Esposito did not respond to an email seeking comment about his participation in the event. A Georgetown University spokesman also did not respond to an email request for comment.
Phone calls to SoundVision, the group sponsoring the event and hosting information about it online, were not answered or returned. An email to the site's informational address also was not returned.
Patrick Poole, a terrorism expert and national security reporter, said the conference is part of larger campaign to blame some in America for the negative impression of Muslims in the West.
"This is a yet another manifestation of 'Islamophobia'-phobia," Poole said. "The conference organizers invoke an 'Islamophobia hate machine' based in the U.S. that is responsible for defaming Muslims worldwide but the events of the past week and other recent attacks have done more to damage the image of Islam than any other factor."
The Muslim community must take responsibility and stop blaming the West for Islam's faltering image, Poole said.

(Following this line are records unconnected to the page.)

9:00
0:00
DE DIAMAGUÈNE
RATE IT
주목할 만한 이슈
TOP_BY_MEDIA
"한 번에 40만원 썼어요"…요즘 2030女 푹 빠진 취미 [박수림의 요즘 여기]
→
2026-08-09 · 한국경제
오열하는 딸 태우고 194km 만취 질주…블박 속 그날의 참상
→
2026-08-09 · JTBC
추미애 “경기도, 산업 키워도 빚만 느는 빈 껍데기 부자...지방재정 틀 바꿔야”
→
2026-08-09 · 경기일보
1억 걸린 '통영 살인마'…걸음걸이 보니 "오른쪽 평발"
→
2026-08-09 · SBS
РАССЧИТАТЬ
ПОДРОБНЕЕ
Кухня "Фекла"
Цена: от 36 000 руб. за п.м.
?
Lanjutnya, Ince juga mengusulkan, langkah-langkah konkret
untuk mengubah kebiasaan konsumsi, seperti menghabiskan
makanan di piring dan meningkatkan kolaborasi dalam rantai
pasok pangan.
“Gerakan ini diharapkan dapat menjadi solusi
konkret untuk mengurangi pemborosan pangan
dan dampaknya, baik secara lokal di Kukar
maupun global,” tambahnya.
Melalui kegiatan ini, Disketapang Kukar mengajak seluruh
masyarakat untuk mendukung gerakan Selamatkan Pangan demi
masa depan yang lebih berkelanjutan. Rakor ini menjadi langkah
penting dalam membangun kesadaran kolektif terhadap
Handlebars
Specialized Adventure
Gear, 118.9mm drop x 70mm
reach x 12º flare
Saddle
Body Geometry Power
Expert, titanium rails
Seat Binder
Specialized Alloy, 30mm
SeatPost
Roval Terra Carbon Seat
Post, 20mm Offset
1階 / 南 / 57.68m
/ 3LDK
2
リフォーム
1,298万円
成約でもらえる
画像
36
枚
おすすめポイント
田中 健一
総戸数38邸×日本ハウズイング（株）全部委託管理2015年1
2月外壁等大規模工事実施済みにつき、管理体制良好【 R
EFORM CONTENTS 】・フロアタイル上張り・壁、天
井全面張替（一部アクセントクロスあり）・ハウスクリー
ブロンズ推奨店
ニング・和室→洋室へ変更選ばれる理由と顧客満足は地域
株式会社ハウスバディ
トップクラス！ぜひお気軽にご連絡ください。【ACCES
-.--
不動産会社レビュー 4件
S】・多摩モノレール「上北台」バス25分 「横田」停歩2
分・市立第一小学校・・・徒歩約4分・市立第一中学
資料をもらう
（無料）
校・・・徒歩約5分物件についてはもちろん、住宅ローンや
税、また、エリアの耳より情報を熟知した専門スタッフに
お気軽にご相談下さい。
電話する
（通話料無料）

"What this conference makes clear is that the Muslim community needs to find better leadership. The jig is up on Islamic leaders who rush to the microphones to denounce terrorism, only to find they justify and support terrorism when speaking inside their mosques or conferences," Poole said.
"The standard message that any terrorist yelling 'Allahu Akhbar' has nothing to do with the Muslim community while any graffiti on a mosque is a sign of widespread 'Islamophobia' just isn't selling any more," he added. "Rather than revising their talking points, they're doubling down on their narrative and it will only serve to isolate the Muslim community even further."